Barna poll: Gen Z is the most 'post-Christian' generation in US history
Americans born between 1999 and 2015, also known as Generation Z, are the least religious generation in the country's history, with many of them increasingly identifying as agnostic, atheist or not religiously unaffiliated.
A new survey conducted by the Barna Group has found that 35 percent of Generation Z teenagers claim to be atheist agnostic or unaffiliated with any religion compared to 30 percent of millennials, 30 percent of Generation X and 26 percent of Baby Boomers.
The Barna Group describes Generation Z as the first truly "post-Christian" generation, noting that many of them are not asserting a religious identity, more than any other generation before them.
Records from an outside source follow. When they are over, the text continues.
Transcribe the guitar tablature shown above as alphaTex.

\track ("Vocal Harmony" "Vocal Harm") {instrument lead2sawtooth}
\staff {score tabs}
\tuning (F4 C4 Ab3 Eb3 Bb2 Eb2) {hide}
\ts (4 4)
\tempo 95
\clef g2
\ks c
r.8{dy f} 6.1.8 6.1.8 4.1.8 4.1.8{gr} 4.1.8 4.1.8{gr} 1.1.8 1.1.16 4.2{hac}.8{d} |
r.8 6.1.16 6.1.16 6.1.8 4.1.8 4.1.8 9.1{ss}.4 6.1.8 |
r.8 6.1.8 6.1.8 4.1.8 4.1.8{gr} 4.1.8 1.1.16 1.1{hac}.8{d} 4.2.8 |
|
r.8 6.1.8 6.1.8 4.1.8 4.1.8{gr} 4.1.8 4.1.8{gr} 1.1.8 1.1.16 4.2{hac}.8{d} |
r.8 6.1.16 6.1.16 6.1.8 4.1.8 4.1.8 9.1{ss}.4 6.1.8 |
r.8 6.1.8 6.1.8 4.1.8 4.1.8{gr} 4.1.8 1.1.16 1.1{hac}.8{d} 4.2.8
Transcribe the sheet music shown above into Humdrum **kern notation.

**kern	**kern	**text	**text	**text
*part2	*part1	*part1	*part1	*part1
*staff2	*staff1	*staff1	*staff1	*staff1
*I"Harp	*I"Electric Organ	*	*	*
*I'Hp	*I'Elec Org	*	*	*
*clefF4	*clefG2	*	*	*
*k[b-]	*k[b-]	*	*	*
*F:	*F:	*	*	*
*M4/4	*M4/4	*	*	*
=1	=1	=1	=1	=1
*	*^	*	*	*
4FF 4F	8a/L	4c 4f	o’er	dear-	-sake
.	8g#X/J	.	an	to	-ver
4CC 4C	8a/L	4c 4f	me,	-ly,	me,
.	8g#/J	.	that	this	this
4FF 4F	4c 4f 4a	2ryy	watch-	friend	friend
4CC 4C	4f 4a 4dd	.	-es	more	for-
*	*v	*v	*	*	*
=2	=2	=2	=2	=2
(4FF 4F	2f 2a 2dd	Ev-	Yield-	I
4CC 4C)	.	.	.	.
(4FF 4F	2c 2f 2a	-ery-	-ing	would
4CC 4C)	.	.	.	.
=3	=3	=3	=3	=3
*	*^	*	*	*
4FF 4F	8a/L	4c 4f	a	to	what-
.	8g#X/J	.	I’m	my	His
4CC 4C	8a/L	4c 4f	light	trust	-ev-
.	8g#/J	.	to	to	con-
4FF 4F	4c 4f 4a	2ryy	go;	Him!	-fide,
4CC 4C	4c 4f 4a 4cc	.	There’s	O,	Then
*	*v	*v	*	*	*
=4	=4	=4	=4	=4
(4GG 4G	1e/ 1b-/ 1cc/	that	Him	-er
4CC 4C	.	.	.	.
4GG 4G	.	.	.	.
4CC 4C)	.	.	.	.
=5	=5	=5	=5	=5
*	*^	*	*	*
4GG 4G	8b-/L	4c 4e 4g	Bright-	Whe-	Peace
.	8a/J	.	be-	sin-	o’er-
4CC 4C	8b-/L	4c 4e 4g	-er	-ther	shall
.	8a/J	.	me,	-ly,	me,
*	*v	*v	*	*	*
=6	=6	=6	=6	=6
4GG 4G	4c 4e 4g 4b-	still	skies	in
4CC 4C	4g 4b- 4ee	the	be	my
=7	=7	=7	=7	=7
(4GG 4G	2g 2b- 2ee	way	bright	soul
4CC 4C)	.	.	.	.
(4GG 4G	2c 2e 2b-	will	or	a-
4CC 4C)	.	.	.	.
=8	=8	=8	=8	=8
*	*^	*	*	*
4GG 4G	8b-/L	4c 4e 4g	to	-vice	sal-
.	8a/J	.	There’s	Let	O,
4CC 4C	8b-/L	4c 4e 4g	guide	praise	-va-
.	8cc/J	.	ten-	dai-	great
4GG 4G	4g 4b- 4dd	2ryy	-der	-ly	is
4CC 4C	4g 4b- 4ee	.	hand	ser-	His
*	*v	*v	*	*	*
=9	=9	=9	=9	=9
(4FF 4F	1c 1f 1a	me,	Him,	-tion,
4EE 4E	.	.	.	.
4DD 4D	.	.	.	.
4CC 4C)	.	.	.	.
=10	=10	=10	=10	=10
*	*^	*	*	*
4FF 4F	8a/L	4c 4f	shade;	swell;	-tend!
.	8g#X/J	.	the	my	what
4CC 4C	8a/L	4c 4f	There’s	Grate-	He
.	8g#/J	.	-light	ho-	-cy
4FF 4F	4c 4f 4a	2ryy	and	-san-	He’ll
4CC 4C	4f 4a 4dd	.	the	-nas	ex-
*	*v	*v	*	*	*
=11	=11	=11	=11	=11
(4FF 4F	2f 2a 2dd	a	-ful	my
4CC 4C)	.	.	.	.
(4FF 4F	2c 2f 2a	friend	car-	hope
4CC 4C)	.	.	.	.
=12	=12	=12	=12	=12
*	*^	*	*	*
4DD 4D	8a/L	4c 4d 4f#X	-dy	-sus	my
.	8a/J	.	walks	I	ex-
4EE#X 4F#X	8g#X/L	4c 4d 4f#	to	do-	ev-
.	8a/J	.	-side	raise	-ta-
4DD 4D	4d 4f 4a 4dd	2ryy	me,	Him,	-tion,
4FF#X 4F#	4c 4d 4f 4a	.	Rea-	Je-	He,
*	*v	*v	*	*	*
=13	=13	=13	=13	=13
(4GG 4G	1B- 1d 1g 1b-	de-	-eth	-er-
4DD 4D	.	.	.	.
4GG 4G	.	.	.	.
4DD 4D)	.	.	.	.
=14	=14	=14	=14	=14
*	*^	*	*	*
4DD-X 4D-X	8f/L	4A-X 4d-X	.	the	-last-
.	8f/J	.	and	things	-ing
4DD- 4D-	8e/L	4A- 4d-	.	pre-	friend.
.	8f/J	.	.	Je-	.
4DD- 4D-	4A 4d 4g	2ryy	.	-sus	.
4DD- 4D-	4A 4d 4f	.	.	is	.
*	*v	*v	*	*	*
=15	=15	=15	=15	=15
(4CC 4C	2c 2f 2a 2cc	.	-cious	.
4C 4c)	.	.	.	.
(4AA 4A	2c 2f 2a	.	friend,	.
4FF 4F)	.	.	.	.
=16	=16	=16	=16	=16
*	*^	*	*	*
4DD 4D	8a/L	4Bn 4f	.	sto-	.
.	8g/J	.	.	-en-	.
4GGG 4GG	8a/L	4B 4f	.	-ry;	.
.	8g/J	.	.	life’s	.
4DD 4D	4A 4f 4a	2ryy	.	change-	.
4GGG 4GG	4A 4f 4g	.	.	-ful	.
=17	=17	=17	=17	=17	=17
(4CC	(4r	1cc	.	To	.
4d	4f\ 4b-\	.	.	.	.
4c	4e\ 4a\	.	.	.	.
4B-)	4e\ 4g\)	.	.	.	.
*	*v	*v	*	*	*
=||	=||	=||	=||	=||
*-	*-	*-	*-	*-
The findings of the study revealed that twice as many Generation Z teenagers identify themselves as atheists, compared to the general population (13 percent against six percent of all adults).
Only 59 percent of Generation Z teenagers considered themselves Christian or Catholic, while 65 percent of millennials and Generation X, and 75 percent of Baby Boomers identified as some form of Christian.
The study noted that the percentage of people who hold a biblical worldview drops in each successively younger generation.
While nearly six in 10 of Generation Z teens identified as Christian, Barna found that only four percent held a "biblical worldview." By comparison, 10 percent of Baby Boomers, seven percent of Generation X and six percent of millennials have a biblical worldview.
Only 85 percent of Americans belonging to Generation Z believed that Jesus Christ was "a real person who was crucified by Rome and was actually physically raised from the dead."
The findings also indicated that Generation Z teens are more likely to see science and the Bible as incompatible, compared to previous generations.
Only 28 percent of Generation Z teens believed that science and the Bible are complementary, while 45 percent of Boomers and 36 percent of Generation X respondents said the same.
Other findings revealed that Generation Z nonbelievers appear to be less likely than other non-Christian adults to cite Christians' hypocrisy as a barrier to belief. Twenty-three percent of Generation Z nonbelievers listed Christian hypocrisy as a barrier, while 31 percent of millennials and 25 percent of Boomers said the same.
"[Y]oung Christians are struggling as much as we have seen it in the 20-plus years I have been at Barna and in the 35-plus years of our company to understand how to live out their faith in an increasingly skeptical culture," Barna President David Kinnaman remarked during survey's rollout event at Grace Midtown Church in Atlanta.
"I think about what we might do to use discernment and I am asking you how it is in your church and your context, in your ministry could help kids [today] have a more robust experience of what it means to be Christian. We need to be thinking theologically. We need to challenge them. They are ready to be challenged more than the church is willing to challenge them," he added.